More than a dozen LGBTQ athletes won medals at the Milan Cortina Winter Olympics that ended on Sunday.

Cayla Barnes, Hilary Knight, and Alex Carpenter are LGBTQ members of the U.S. women’s hockey team that won a gold medal after they defeated Canada in overtime. Knight the day before the Feb. 19 match proposed to her girlfriend, Brittany Bowe, an Olympic speed skater.

French ice dancer Guillaume Cizeron, who is gay, and his partner Laurence Fournier Beaudry won gold. American alpine skier Breezy Johnson, who is bisexual, won gold in the women’s downhill. Amber Glenn, who identifies as bisexual and pansexual, was part of the American figure skating team that won gold in the team event.

Swiss freestyle skier Mathilde Gremaud, who is in a relationship with Vali Höll, an Austrian mountain biker, won gold in women’s freeski slopestyle.

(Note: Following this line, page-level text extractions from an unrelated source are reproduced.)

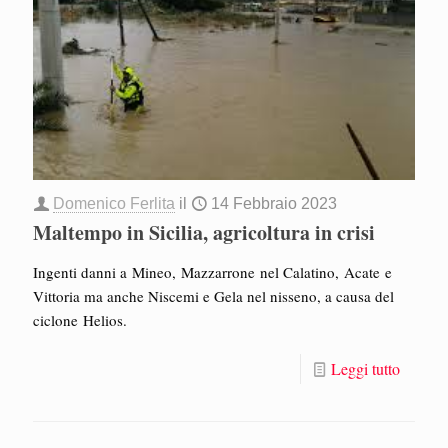
Domenico Ferlita
il
14 Febbraio 2023
Maltempo in Sicilia, agricoltura in crisi
Ingenti danni a Mineo, Mazzarrone nel Calatino, Acate e
Vittoria ma anche Niscemi e Gela nel nisseno, a causa del
ciclone Helios.
Leggi tutto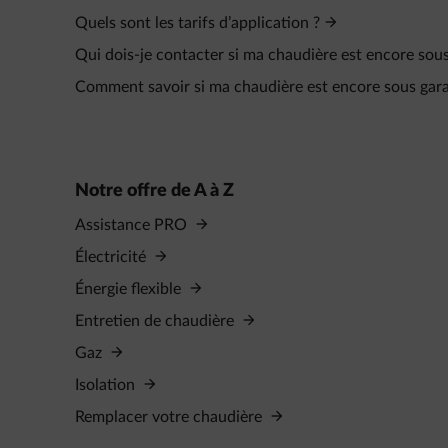
Quels sont les tarifs d’application ?
Qui dois-je contacter si ma chaudière est encore sous
Comment savoir si ma chaudière est encore sous gara
Notre offre de A à Z
Assistance PRO
Électricité
Énergie flexible
Entretien de chaudière
Gaz
Isolation
Remplacer votre chaudière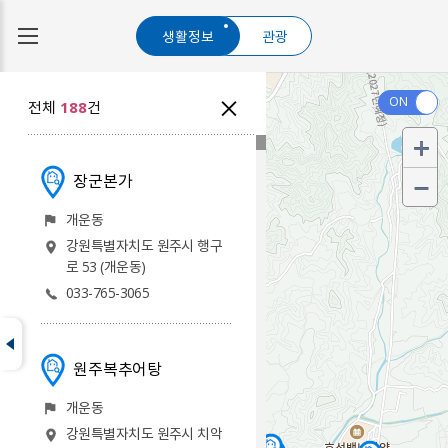
생활정보
관광
전체
188
건
장군본가
개운동
강원특별자치도 원주시 행구
공공행정
교육기관
로 53 (개운동)
아파트
체육시설
사회복지
원주사랑
식품
상품권가맹점
033-765-3065
원주복추어탕
개운동
강원특별자치도 원주시 치악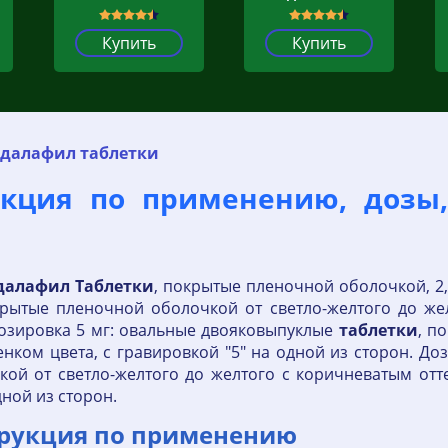
Купить
Купить
далафил таблетки
кция по применению, дозы,
далафил
Таблетки
, покрытые пленочной оболочкой, 2,5 
крытые пленочной оболочкой от светло-желтого до жел
 Дозировка 5 мг: овальные двояковыпуклые
таблетки
, п
нком цвета, с гравировкой "5" на одной из сторон. Д
ой от светло-желтого до желтого с коричневатым отте
дной из сторон.
рукция по применению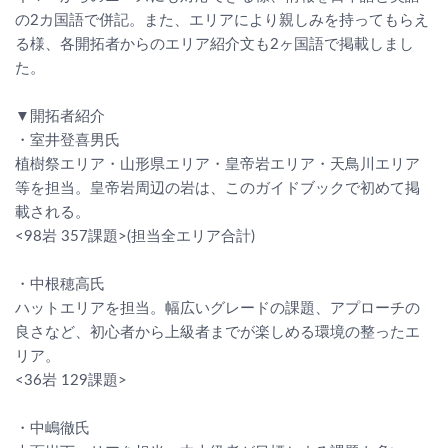
の2カ国語で併記。また、エリアにより親しみを持ってもらえ
る様、各開拓者からのエリア紹介文も2ヶ国語で掲載しまし
た。
▼開拓者紹介
・室井登喜男氏
植樹祭エリア・山形県エリア・皇帝岩エリア・天鳥川エリア
等を担当。皇帝岩周辺の岩は、このガイドブックで初めて掲
載される。
<98岩 357課題>(担当全エリア合計)
・中根穂高氏
ハットエリアを担当。幅広いグレードの課題、アプローチの
良さなど、初心者から上級者までが楽しめる環境の整ったエ
リア。
<36岩 129課題>
・中嶋徹氏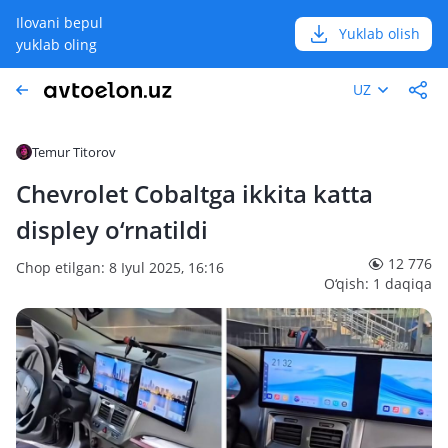
Ilovani bepul
Yuklab olish
yuklab oling
UZ
Temur Titorov
Chevrolet Cobaltga ikkita katta
displey o‘rnatildi
12 776
Chop etilgan: 8 Iyul 2025, 16:16
O‘qish: 1 daqiqa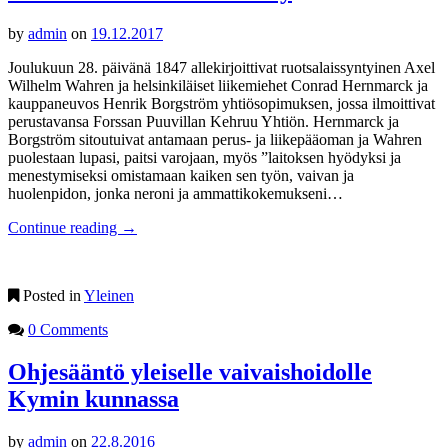
by
admin
on
19.12.2017
Joulukuun 28. päivänä 1847 allekirjoittivat ruotsalaissyntyinen Axel
Wilhelm Wahren ja helsinkiläiset liikemiehet Conrad Hernmarck ja
kauppaneuvos Henrik Borgström yhtiösopimuksen, jossa ilmoittivat
perustavansa Forssan Puuvillan Kehruu Yhtiön. Hernmarck ja
Borgström sitoutuivat antamaan perus- ja liikepääoman ja Wahren
puolestaan lupasi, paitsi varojaan, myös ”laitoksen hyödyksi ja
menestymiseksi omistamaan kaiken sen työn, vaivan ja
huolenpidon, jonka neroni ja ammattikokemukseni…
Continue reading
→
Posted in
Yleinen
0 Comments
Ohjesääntö yleiselle vaivaishoidolle
Kymin kunnassa
by
admin
on
22.8.2016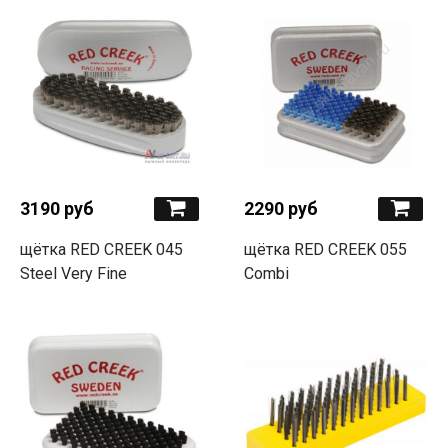
3190 руб
2290 руб
щётка RED CREEK 045
щётка RED CREEK 055
Steel Very Fine
Combi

Bruce Mouat, who is the captain of the British curling team that won a silver medal, is gay. Six members of the Canadian women’s hockey team — Emily Clark, Erin Ambrose, Emerance Maschmeyer, Brianne Jenner, Laura Stacey, and Marie-Philip Poulin — that won silver are LGBTQ.

Swedish freestyle skier Sandra Naeslund, who is a lesbian, won a bronze medal in ski cross.

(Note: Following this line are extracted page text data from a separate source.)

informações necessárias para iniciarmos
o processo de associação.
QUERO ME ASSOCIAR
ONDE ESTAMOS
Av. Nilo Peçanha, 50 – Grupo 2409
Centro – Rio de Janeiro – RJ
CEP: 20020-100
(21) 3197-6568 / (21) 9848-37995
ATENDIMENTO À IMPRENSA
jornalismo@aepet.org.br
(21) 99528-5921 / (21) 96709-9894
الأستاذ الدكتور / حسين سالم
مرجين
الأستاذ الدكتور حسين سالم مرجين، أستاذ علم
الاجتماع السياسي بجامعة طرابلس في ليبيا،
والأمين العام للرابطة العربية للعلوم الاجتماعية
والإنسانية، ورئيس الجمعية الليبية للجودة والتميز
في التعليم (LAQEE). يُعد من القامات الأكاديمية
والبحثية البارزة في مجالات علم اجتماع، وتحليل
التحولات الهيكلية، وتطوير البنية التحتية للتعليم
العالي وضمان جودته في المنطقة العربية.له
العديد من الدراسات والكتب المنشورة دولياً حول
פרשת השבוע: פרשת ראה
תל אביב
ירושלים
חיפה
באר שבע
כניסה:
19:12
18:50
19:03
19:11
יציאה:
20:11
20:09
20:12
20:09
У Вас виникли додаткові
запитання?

Belgian speed skater Tineke den Dulk, who is bisexual, was part of her country’s mixed 2000-meter relay that won bronze. Canadian ice dancer Paul Poirier, who is gay, and his partner, Piper Gilles, won bronze.

Laura Zimmermann, who is queer, is a member of the Swiss women’s hockey team that won bronze when they defeated Sweden.

Outsports.com notes all of the LGBTQ Olympians who competed at the games and who medaled.